Reactions in Britain are furious, with senior politicians from all parties calling for immediate action against the perpetrators and the IRA in general. The British media are equally condemnatory. According to The Guardian, it is “the worst IRA outrage on the British mainland” at that time, whilst the BBC describes it as “one of the IRA’s worst mainland terror attacks.” The Irish newspaper The Sunday Business Post later describes it as the “worst” of the “awful atrocities perpetrated by the IRA” during this period.

IRA Army Council member Dáithí Ó Conaill is challenged over the bombing and the death of civilians during an interview, and replies that the coach had been bombed because IRA intelligence indicated that it was carrying military personnel only.

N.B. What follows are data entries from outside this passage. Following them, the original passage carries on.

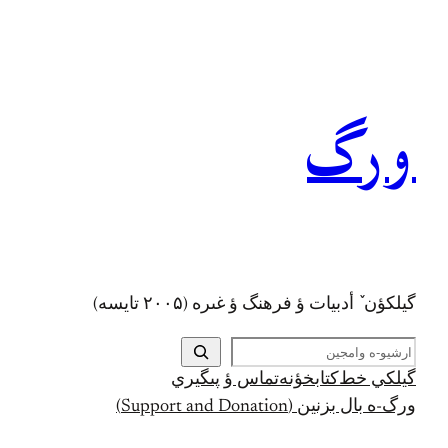
رفتن
به
محتوا
ورگ
گيلکؤن ٚ أدبیات ؤ فرهنگ ؤ غىره (۲۰۰۵ تايسه)
ج
س
گيلکي خط
کتابخؤنه
تماس ؤ پىگيري
ت
ورگ-ه بال بزنين (Support and Donation)
ج
و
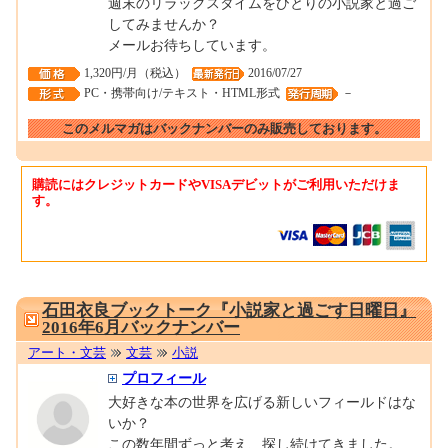
週末のリラックスタイムをひとりの小説家と過ご
してみませんか？
メールお待ちしています。
1,320円/月（税込）
2016/07/27
PC・携帯向け/テキスト・HTML形式
－
このメルマガはバックナンバーのみ販売しております。
購読にはクレジットカードやVISAデビットがご利用いただけま
す。
0001674302
石田衣良ブックトーク『小説家と過ごす日曜日』
2016年6月バックナンバー
アート・文芸
文芸
小説
プロフィール
大好きな本の世界を広げる新しいフィールドはな
いか？
この数年間ずっと考え、探し続けてきました。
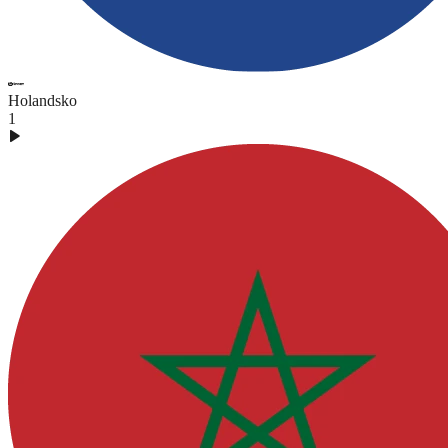
Holandsko
1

Following the explosion, the British public and politicians from all three major parties call for “swift justice.” The ensuing police investigation led by Detective Chief Superintendent George Oldfield is rushed, careless, and ultimately forged, resulting in the arrest of the mentally ill Judith Ward who claims to have conducted a string of bombings in Britain in 1973 and 1974 and to have married and had a baby with two separate IRA members. Despite her retraction of these claims, the lack of any corroborating evidence against her, and serious gaps in her testimony – which is frequently rambling, incoherent, and “improbable” – she is wrongfully convicted in November 1974.

The case against Ward is almost completely based on inaccurate scientific evidence using the Griess test and deliberate manipulation of her confession by some members of the investigating team. The case is similar to those of the Guildford Four, the Birmingham Six, and the Maguire Seven, which occur at the same time and involve similar forged confessions and inaccurate scientific analysis. Ward is finally released in 1992, when three Appeal Court judges hold unanimously that her conviction was “a grave miscarriage of justice,” and that it had been “secured by ambush.”